# Seu



## basquiat

"Riesgos *del seu *lloc de treball" - riesgos ? lugar de trabajo
Gracias de nuevo


----------



## vasoide

*DEL SEU* i think this means in Portuguese *DO SEU *, that means  *FROM IS*.

*del seu lloc de treball - from is work place*


----------



## vasoide

*Riesgos del seu lloc de treball*  means *Dangers from is work place*

im think this is correct


----------



## basquiat

Thanks vasoide,

However, in English it does not have any sense "*Dangers from is work place"*

* Espero la opinion de algun  Catalan nativo..*


----------



## kiyama

Ei
Because it's not "Dangers from is work place" but "Dangers from his work place".
"Seu" is a possesive adjective.
Ki


----------



## Vergari

Hola basquiat:



basquiat said:


> "Riesgos *del seu *lloc de treball" - riesgos ? lugar de trabajo
> Gracias de nuevo



"Riesgos de su lugar de trabajo" es la traducción al castellano. Se trata de la preposición DE+ el artículo masculino singular EL y la forma del adjetivo posesivo.

Salut


----------



## avellanainphilly

It could also be 'from your work place' (if you are using the formal way of adressing someone).
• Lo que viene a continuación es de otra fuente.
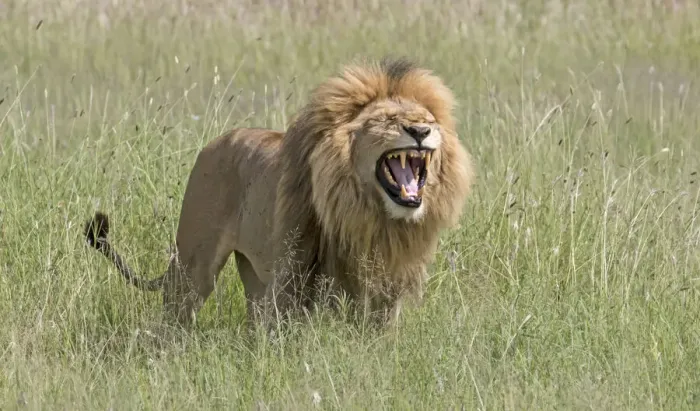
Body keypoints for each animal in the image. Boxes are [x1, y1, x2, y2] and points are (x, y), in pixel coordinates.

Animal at [84, 57, 475, 329]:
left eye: (430, 119)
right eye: (387, 121)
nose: (421, 131)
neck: (370, 216)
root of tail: (213, 143)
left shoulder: (386, 284)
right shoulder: (294, 274)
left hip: (253, 274)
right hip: (194, 266)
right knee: (175, 315)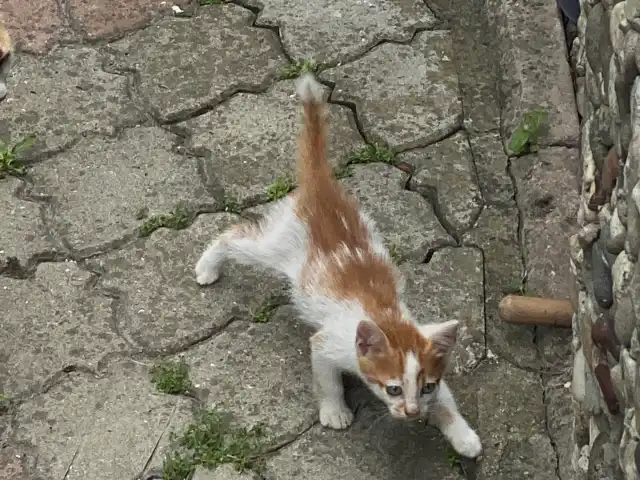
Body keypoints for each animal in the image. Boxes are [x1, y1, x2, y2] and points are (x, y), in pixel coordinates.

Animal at [198, 74, 482, 458]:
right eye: (393, 389)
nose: (411, 412)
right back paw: (208, 267)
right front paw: (335, 411)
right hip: (277, 247)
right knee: (233, 237)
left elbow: (447, 401)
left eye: (425, 387)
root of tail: (322, 188)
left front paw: (464, 437)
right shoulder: (327, 344)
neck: (386, 317)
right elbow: (326, 378)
Also "riesgos" is not really Catalan, should be 'riscos' (and also 'riscs', I guess)


----------



## basquiat

Gracias a todos!


----------



## panjabigator

avellanainphilly said:


> Also "riesgos" is not really Catalan, should be 'riscos' (and also 'riscs', I guess)




Em semblava una barreja de català i castellà.  Gràcies per a dir-ho.


----------